Our clients were looking for a vacation property close enough to their main home in Houston, but far enough away to feel like a destination,” recalls interior designer Kara Childress. What the family found—an idyllic lakeside property just outside the city—more than satisfied their wish list. “We’re ‘Type A’ people but things slow down when we’re here and escape from our everyday lives,” says the husband about their weekend staycations on the lake. While they may bring work and school assignments with them, “it’s just more relaxed,” he continues, noting his affinity for spending early Saturday mornings outside amid the sounds of neighbors fishing and enjoying time out on the water.
“This is a fun house,” says residential designer Ryan Street. “There’s a natural similarity between rural homes in Texas and the materials used in the Mediterranean—limestone, wood, tile—and the same solutions apply. It’s all about scale and proportion and creating comfortable interior and exterior spaces inspired by architecture that developed when only natural light and ventilation were available.” To design spaces that “breathe,” Street developed an intentionally rambling plan embracing courtyards and providing an immediate connection with the outdoors. “It’s a fusion of Italian hill town architecture and Texas rural vernacular,” he adds. “We’ve drawn from specific references but haven’t created something false.”
Working with builder Tom Byer and his construction manager Sean Stobaugh, Street anchored the home with a large, double-height great room off of which spring the kitchen and mud room, the couple’s main bedroom suite, a guest bedroom, study and cozy sitting room. “It’s nice to retreat into those smaller spaces,” says Street, whose project architect was Jeremy Ristau. “Moving between large and small rooms makes each more interesting.”
It also creates a feeling the house evolved over time. “We thought a lot about our lifestyle and how we wanted to use the spaces,” recalls the husband. “Stylistically, it was the opportunity to build something that felt substantial and generational. We didn’t want anything contrived or disingenuous, so we asked Ryan for useful and authentic, not just aesthetics.” In other words, the balconies are real balconies.
“It’s a ‘forever house,’” says Childress, explaining the couple hopes to move in full-time once their children finish school. Early design inspiration derived from modern ranch living—luxurious yet functional with historical elements and modern conveniences—which meshed naturally with the reclaimed wood and stone elements forming the building blocks of the house. “We wanted to let those materials be the focal point,” explains the interior designer. “Instead of patterns and strong colors, we used texture to enhance the architecture.” Fabrics add a tranquil spirit, but since this is a pet-friendly home, Childress ensured they were easy to clean. “We used linens and cottons, not fussy silk velvets, so the more they’re loved, the better they’ll get,” she says. She also skipped draperies that would block the views. “You can’t compete with Mother Nature,” she notes.

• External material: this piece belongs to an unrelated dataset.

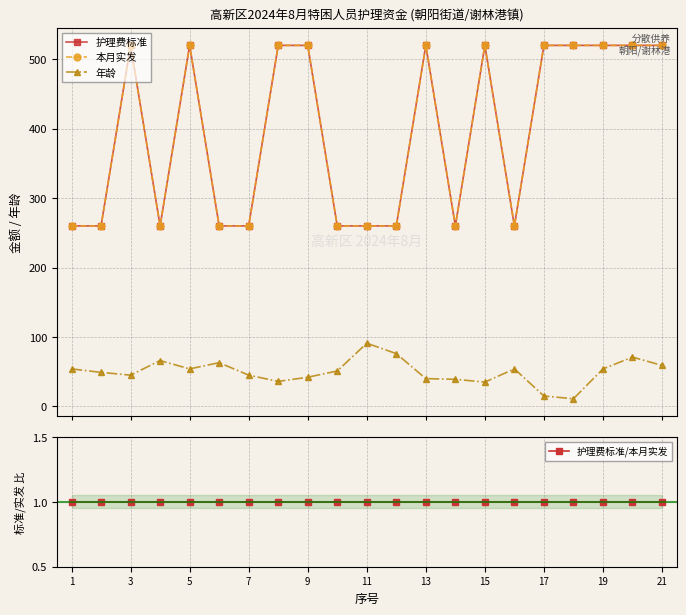

Rank the series by their maximum value, from lowest to highest.

护理费标准/本月实发, 年龄, 护理费标准, 本月实发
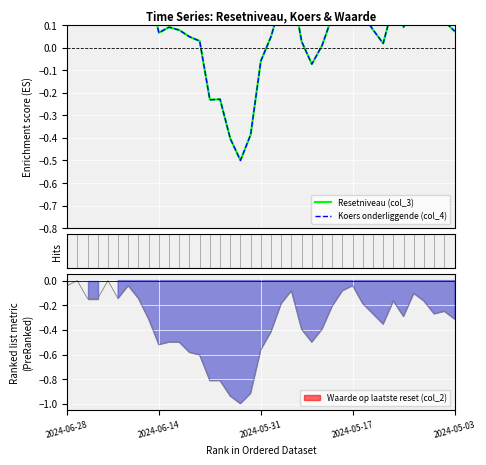

How many values in Koers onderliggende (col_4) are above zero?

32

To furnish the rooms, Childress worked with lead designer Ally Dougherty. Taking their cues from the “generational” feeling of the architecture, the duo chose a variety of antique pieces including the living room’s monumental armoire—“a jewel with function and character,” says Childress—as well as a 17th-century French mantel holding naturally shed antlers, and the powder bathroom’s towel ring, which is a repurposed doorknocker. Some surprises include acrylic barstools in the kitchen to counterbalance the rusticity. “Acrylic reflects light and elevates what you’re doing,” explains Childress. Other pieces just mean business, like a hardworking “conference” table in the study coated in automotive paint. “Nothing is fragile here,” Childress quips, pointing to the outdoor dining area’s stone table that required 12 men to install.
Elsewhere outside, comfortable seating areas stand up to the heat and humidity, while landscape architect Bill Prewett, working with landscape architect Shannon Gatts and project manager Eric Griffith, brought in a mix of native- and Mediterranean-style plantings, as well as ivy that will soon scramble up the stone walls. “We wanted to build something lasting,” notes the husband. “As the walls went up, we would walk through and think about how the kids would move through the house, how we would use the grill. We had time to observe shadows and wind.” Between the cooling lake breezes flowing through the house and the joyful acrobatics of hummingbirds at the kitchen window, it’s no wonder the family can’t wait to hop in the car come Friday. As Street loves to say, “This house lives well.”